For the last week I've been working on an exact-pattern-matching solution, and my code hit the limit to what's possible on my machine. On my win10/7300HQ/2667MHz single channel DDR4, running mostly isolated on a single core, it crunches through 512megs (random [a-z,A-Z]) in 58 milliseconds (faster with actually random data) looking for a Needle the size of 8 bytes, but it's not fixed to that length.
I wanted to compare it to ripgrep, but there's no way of getting the numbers for its comparison algorithm only, so it'd be unfair.
Short of scavenging github for (apparently mostly) C code (which I don't speak, and I really want to avoid installing Visual Studio) to use for comparing, I don't know what to do. Worse, looking through the code I've found, despite not speaking it, made it look pretty obvious that all these solutions out there aren't going to beat mine, because they contain far more instructions, memory accesses and comparisons/branches than my own.
I'm not trying to brag. I'm rather desperate and hoping that someone can help me solving my problem.
Is there a benchmark suite of some sorts (a binary?) I can download and feed with my own haystack/needle?
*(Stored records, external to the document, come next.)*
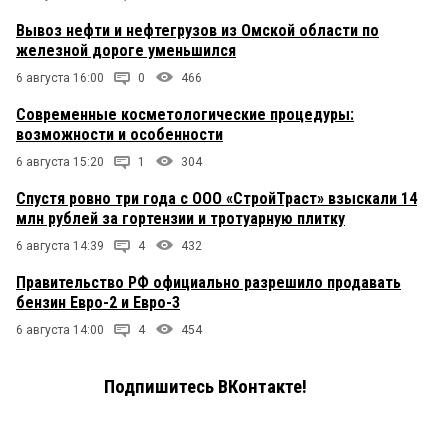
Вывоз нефти и нефтегрузов из Омской области по
железной дороге уменьшился
6 августа 16:00
0
466
Современные косметологические процедуры:
возможности и особенности
6 августа 15:20
1
304
Спустя ровно три года с ООО «СтройТраст» взыскали 14
млн рублей за гортензии и тротуарную плитку
6 августа 14:39
4
432
Правительство РФ официально разрешило продавать
бензин Евро-2 и Евро-3
6 августа 14:00
4
454
Подпишитесь ВКонтакте!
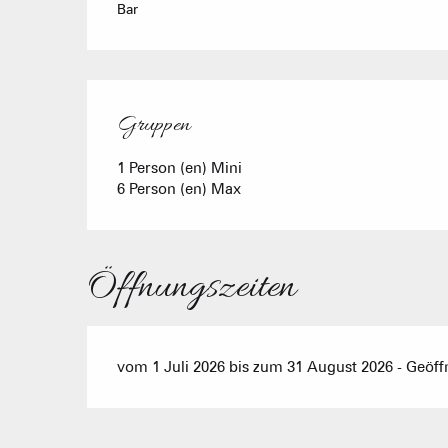
Bar
Gruppen
Gruppen
1 Person (en) Mini
6 Person (en) Max
Öffnungszeiten
vom 1 Juli 2026 bis zum 31 August 2026 - Geöff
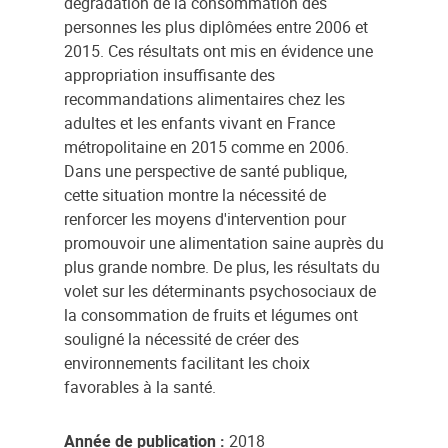
dégradation de la consommation des
personnes les plus diplômées entre 2006 et
2015. Ces résultats ont mis en évidence une
appropriation insuffisante des
recommandations alimentaires chez les
adultes et les enfants vivant en France
métropolitaine en 2015 comme en 2006.
Dans une perspective de santé publique,
cette situation montre la nécessité de
renforcer les moyens d'intervention pour
promouvoir une alimentation saine auprès du
plus grande nombre. De plus, les résultats du
volet sur les déterminants psychosociaux de
la consommation de fruits et légumes ont
souligné la nécessité de créer des
environnements facilitant les choix
favorables à la santé.
Année de publication :
2018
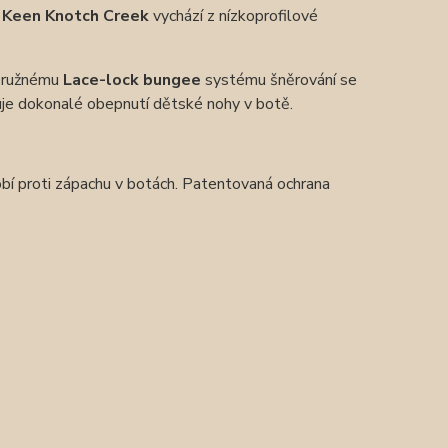
í
Keen Knotch Creek
vychází z nízkoprofilové
 pružnému
Lace-lock bungee
systému šněrování se
je dokonalé obepnutí dětské nohy v botě.
í proti zápachu v botách. Patentovaná ochrana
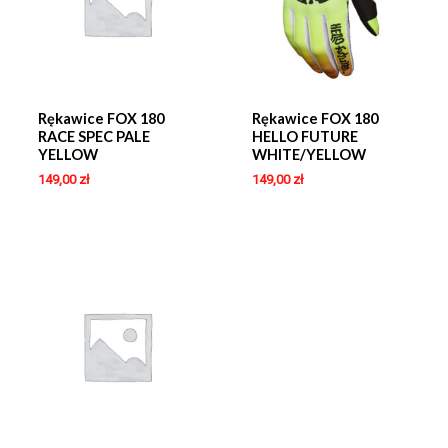
Rękawice FOX 180
Rękawice FOX 180
RACE SPEC PALE
HELLO FUTURE
YELLOW
WHITE/YELLOW
149,00
zł
149,00
zł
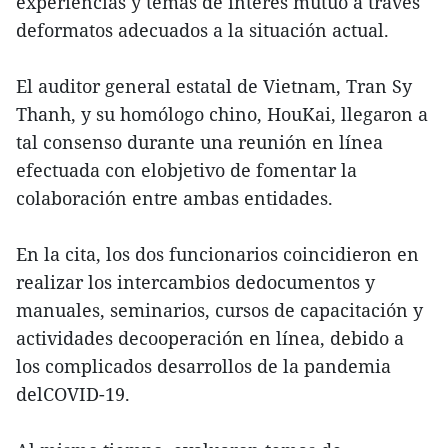
experiencias y temas de interés mutuo a través
deformatos adecuados a la situación actual.
El auditor general estatal de Vietnam, Tran Sy
Thanh, y su homólogo chino, HouKai, llegaron a
tal consenso durante una reunión en línea
efectuada con elobjetivo de fomentar la
colaboración entre ambas entidades.
En la cita, los dos funcionarios coincidieron en
realizar los intercambios dedocumentos y
manuales, seminarios, cursos de capacitación y
actividades decooperación en línea, debido a
los complicados desarrollos de la pandemia
delCOVID-19.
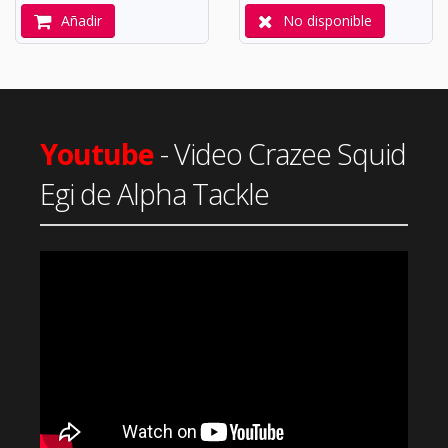
Añadir
No disponible
Youtube
- Video Crazee Squid
Egi de Alpha Tackle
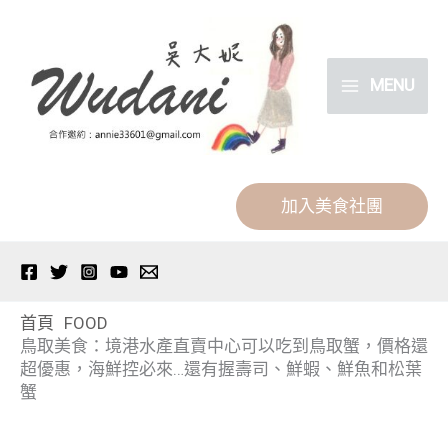
跳
分
至
類
主
MENU
要
內
容
加入美食社團
首頁
FOOD
鳥取美食：境港⽔產直賣中⼼可以吃到鳥取蟹，價格還
超優惠，海鮮控必來…還有握壽司、鮮蝦、鮮魚和松葉
蟹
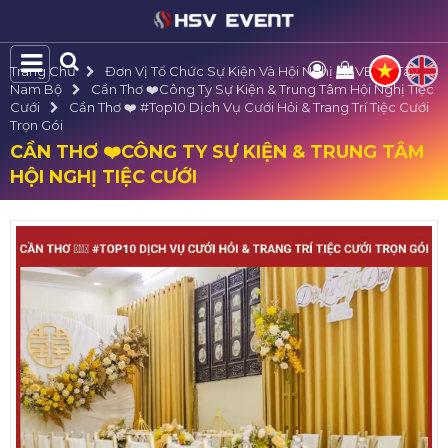
Trang Chủ
Đơn Vị Tổ Chức Sự Kiện Và Hội Nghị HSVE Tại Tây
Nam Bộ
Cần Thơ ❤️️Công Ty Sự Kiện & Trung Tâm Hội Nghị Tiệc
Cưới
Cần Thơ ❤️️ #top10 Dịch Vụ Cưới Hỏi & Trang Trí Tiệc Cưới
Trọn Gói
CẦN THƠ ❤️️CÔNG TY SỰ KIỆN & TRUNG TÂM
HỘI NGHỊ TIỆC CƯỚI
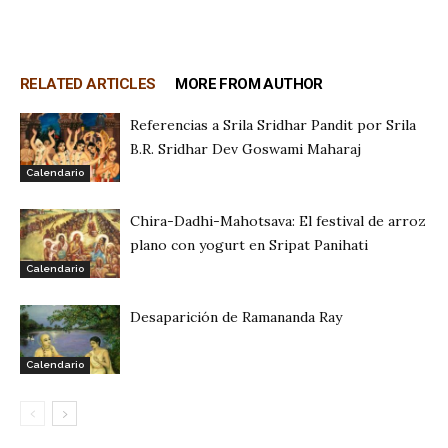
RELATED ARTICLES
MORE FROM AUTHOR
Referencias a Srila Sridhar Pandit por Srila
B.R. Sridhar Dev Goswami Maharaj
Calendario
Chira-Dadhi-Mahotsava: El festival de arroz
plano con yogurt en Sripat Panihati
Calendario
Desaparición de Ramananda Ray
Calendario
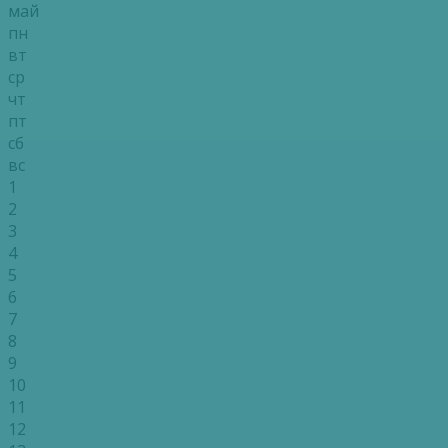
май
пн
вт
ср
чт
пт
сб
вс
1
2
3
4
5
6
7
8
9
10
11
12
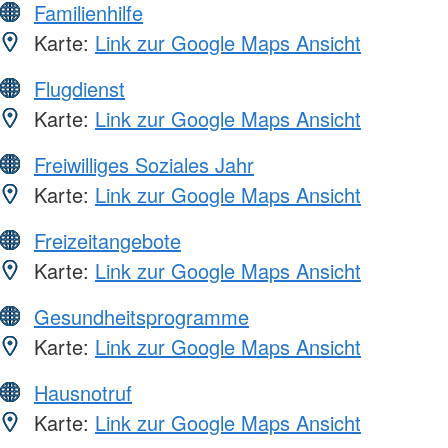
Familienhilfe
Karte:
Link zur Google Maps Ansicht
Flugdienst
Karte:
Link zur Google Maps Ansicht
Freiwilliges Soziales Jahr
Karte:
Link zur Google Maps Ansicht
Freizeitangebote
Karte:
Link zur Google Maps Ansicht
Gesundheitsprogramme
Karte:
Link zur Google Maps Ansicht
Hausnotruf
Karte:
Link zur Google Maps Ansicht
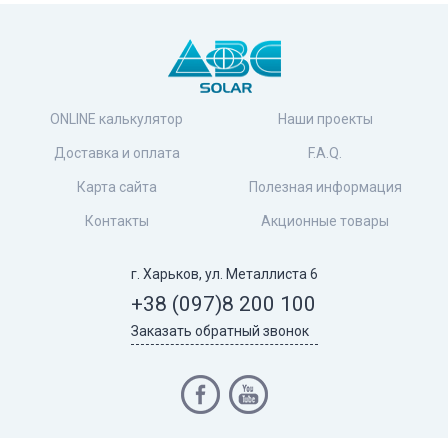
ONLINE калькулятор
Наши проекты
Доставка и оплата
F.A.Q.
Карта сайта
Полезная информация
Контакты
Акционные товары
г. Харьков, ул. Металлиста 6
+38 (097)
8 200 100
Заказать обратный звонок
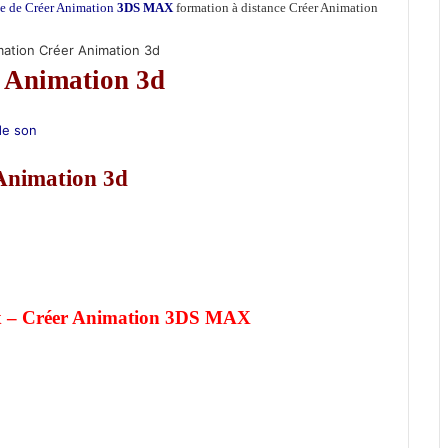
ble de Créer Animation
3DS MAX
formation à distance Créer Animation
rmation Créer Animation 3d
r Animation 3d
de son
Animation 3d
 – Créer Animation
3DS MAX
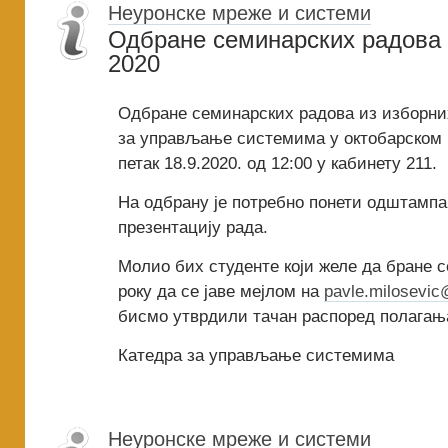
Неуронске мреже и системи
Одбране семинарских радова
2020
Одбране семинарских радова из изборни
за управљање системима у oктобарском 
петак 18.9.2020. од 12:00 у кабинету 211.
На одбрану је потребно понети одштампа
презентацију рада.
Молио бих студенте који желе да бране 
року да се јаве мејлом на
pavle.milosevic
бисмо утврдили тачан распоред полагањ
Катедра за управљање системима
Неуронске мреже и системи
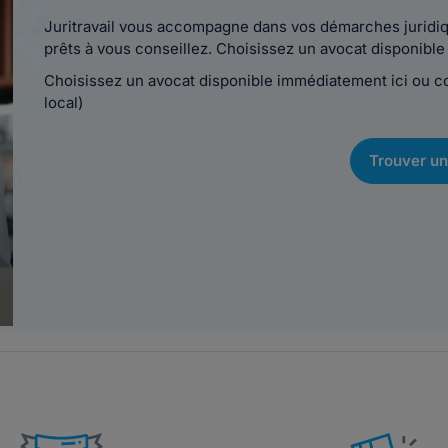
Juritravail vous accompagne dans vos démarches juridiqu
prêts à vous conseillez. Choisissez un avocat disponib
Choisissez un avocat disponible immédiatement ici ou 
local)
Trouver un
i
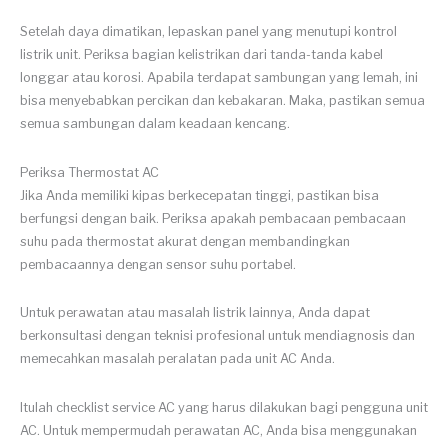
Setelah daya dimatikan, lepaskan panel yang menutupi kontrol
listrik unit. Periksa bagian kelistrikan dari tanda-tanda kabel
longgar atau korosi. Apabila terdapat sambungan yang lemah, ini
bisa menyebabkan percikan dan kebakaran. Maka, pastikan semua
semua sambungan dalam keadaan kencang.
Periksa Thermostat AC
Jika Anda memiliki kipas berkecepatan tinggi, pastikan bisa
berfungsi dengan baik. Periksa apakah pembacaan pembacaan
suhu pada thermostat akurat dengan membandingkan
pembacaannya dengan sensor suhu portabel.
Untuk perawatan atau masalah listrik lainnya, Anda dapat
berkonsultasi dengan teknisi profesional untuk mendiagnosis dan
memecahkan masalah peralatan pada unit AC Anda.
Itulah checklist service AC yang harus dilakukan bagi pengguna unit
AC. Untuk mempermudah perawatan AC, Anda bisa menggunakan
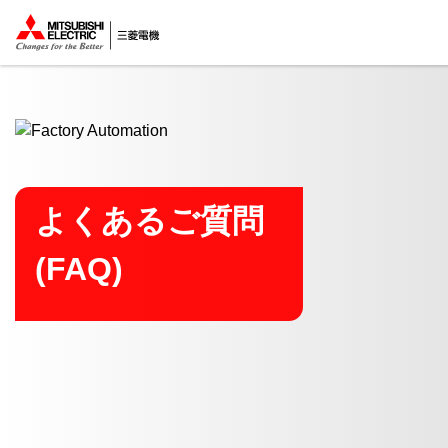
ここから本文
よくあるご質問
(FAQ)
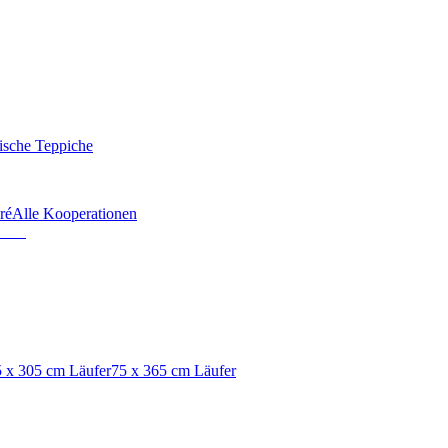
ische Teppiche
ré
Alle Kooperationen
 x 305 cm Läufer
75 x 365 cm Läufer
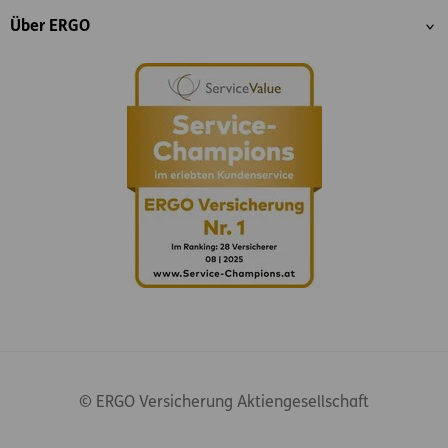
Über ERGO
© ERGO Versicherung Aktiengesellschaft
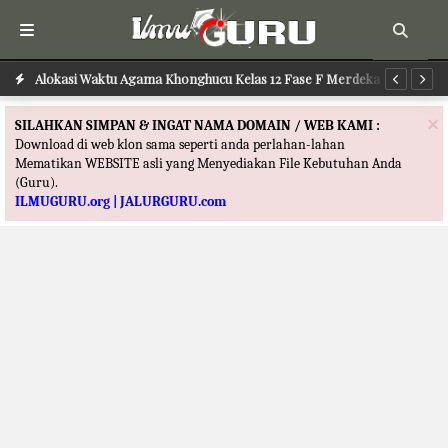
ru
Alokasi Waktu Agama Khonghucu Kelas 12 Fase F Merdeka Terbaru
Al
×
SILAHKAN SIMPAN & INGAT NAMA DOMAIN / WEB KAMI :
Download di web klon sama seperti anda perlahan-lahan
Mematikan WEBSITE asli yang Menyediakan File Kebutuhan Anda
(Guru).
ILMUGURU.org | JALURGURU.com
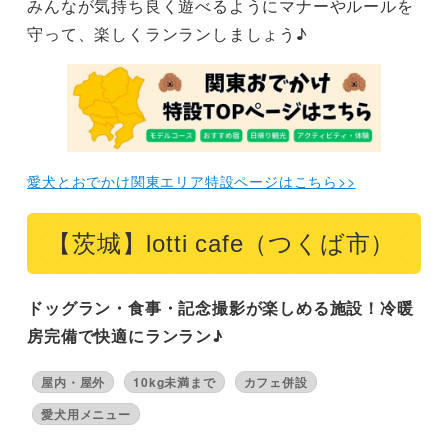
みんなが気持ち良く遊べるようにマナーやルールを
【閉店】【神奈川】DSシェアドックラン（横浜市）
守って、楽しくランランしましょう♪
まとめ
愛犬とおでかけ関東エリア特設ページはこちら>>
【茨城】lotti cafe（つくば市）
ドッグラン・食事・記念撮影が楽しめる施設！冷暖
房完備で快適にランラン♪
屋内・屋外
10kg未満まで
カフェ併設
愛犬用メニュー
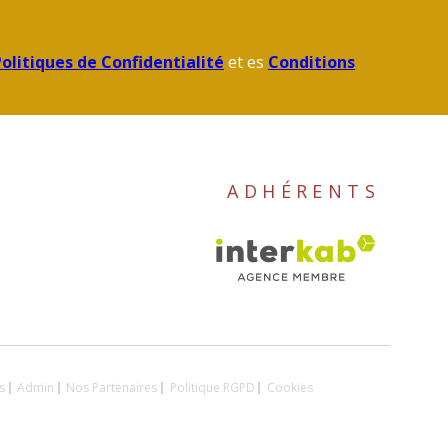
olitiques de Confidentialité
et es
Conditions
ADHÉRENTS
s
Admin
Nos Partenaires
Politique RGPD
Cookies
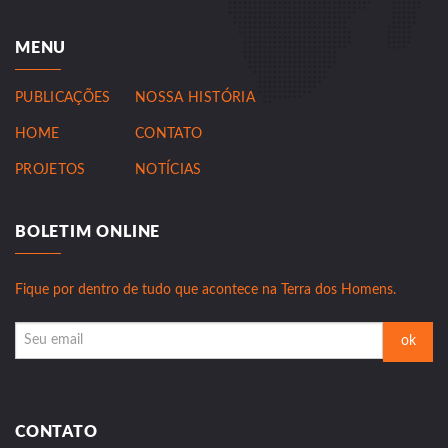
MENU
PUBLICAÇÕES
NOSSA HISTÓRIA
HOME
CONTATO
PROJETOS
NOTÍCIAS
BOLETIM ONLINE
Fique por dentro de tudo que acontece na Terra dos Homens.
CONTATO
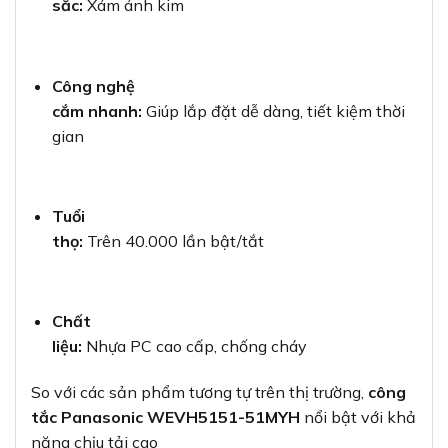
sắc:
Xám ánh kim
Công nghệ
cắm nhanh:
Giúp lắp đặt dễ dàng, tiết kiệm thời
gian
Tuổi
thọ:
Trên 40.000 lần bật/tắt
Chất
liệu:
Nhựa PC cao cấp, chống cháy
So với các sản phẩm tương tự trên thị trường,
công
tắc Panasonic WEVH5151-51MYH
nổi bật với khả
năng chịu tải cao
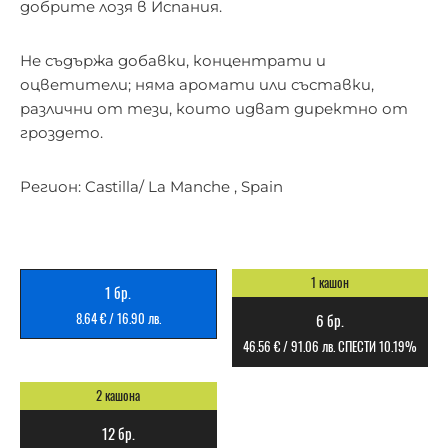
добрите лозя в Испания.
Не съдържа добавки, концентрати и
оцветители; няма аромати или съставки,
различни от тези, които идват директно от
гроздето.
Регион: Castilla/ La Manche , Spain
1 кашон
1 бр.
8.64
€
/
16.90
лв.
6 бр.
46.56
€
/
91.06
лв.
СПЕСТИ 10.19%
2 кашона
12 бр.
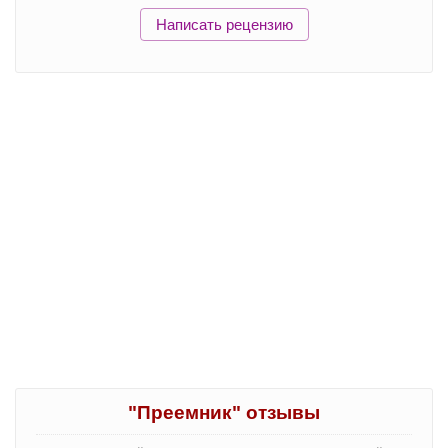
Написать рецензию
"Преемник" отзывы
Is there some "known to be fastest" pattern matching program I'm unaware of, which I could use for comparing?
And what is the gold standard for exact pattern matching anyway? I know of Rabin-Karp, Boyer-Moore, but I'm not convinced they actually qualify for full range pattern matching, instead of looking for text strings specifically.
PS: To give you some context about me: When it comes to programming, my friend says: "[he] isn't happy until the speed of his code approaches the theoretical limits of light."
I've hit the limits on my machine short of running it on multiple cores, but there's no point in doing so when I can't compare it to anything.
Thank you for any possible help/advice you can give me.
(My apologies for the formatting. I can't seem to get this looking right)
The gold standard for string pattern matching is Hyperscan. This has also benchmarks to support their claims.
For tree matching I have no idea.
https://arxiv.org/pdf/1012.2547v1.pdf
It contains lots of benchmark results, but I don't understand how they can be useful for me, as I can't reproduce their way of benchmarking or how big the haystack really is.
In fact, I don't really understand any of this.
What's making matters worse, HyperScan has no binary for windows. I'd have to compile it myself, using cygwin. I can't find a precompiled binary. It irritates me that there is no easily available windows version for what's supposed to be the fastest pattern matching solution out there.
But worse, it seems to be creating pattern matching files for faster matching, making it relatively useless for things like grep. On the plus side, it hinted me at an additional way of improving my solution's performance.
I never considered that people might wish to save files which allow for faster pattern matching.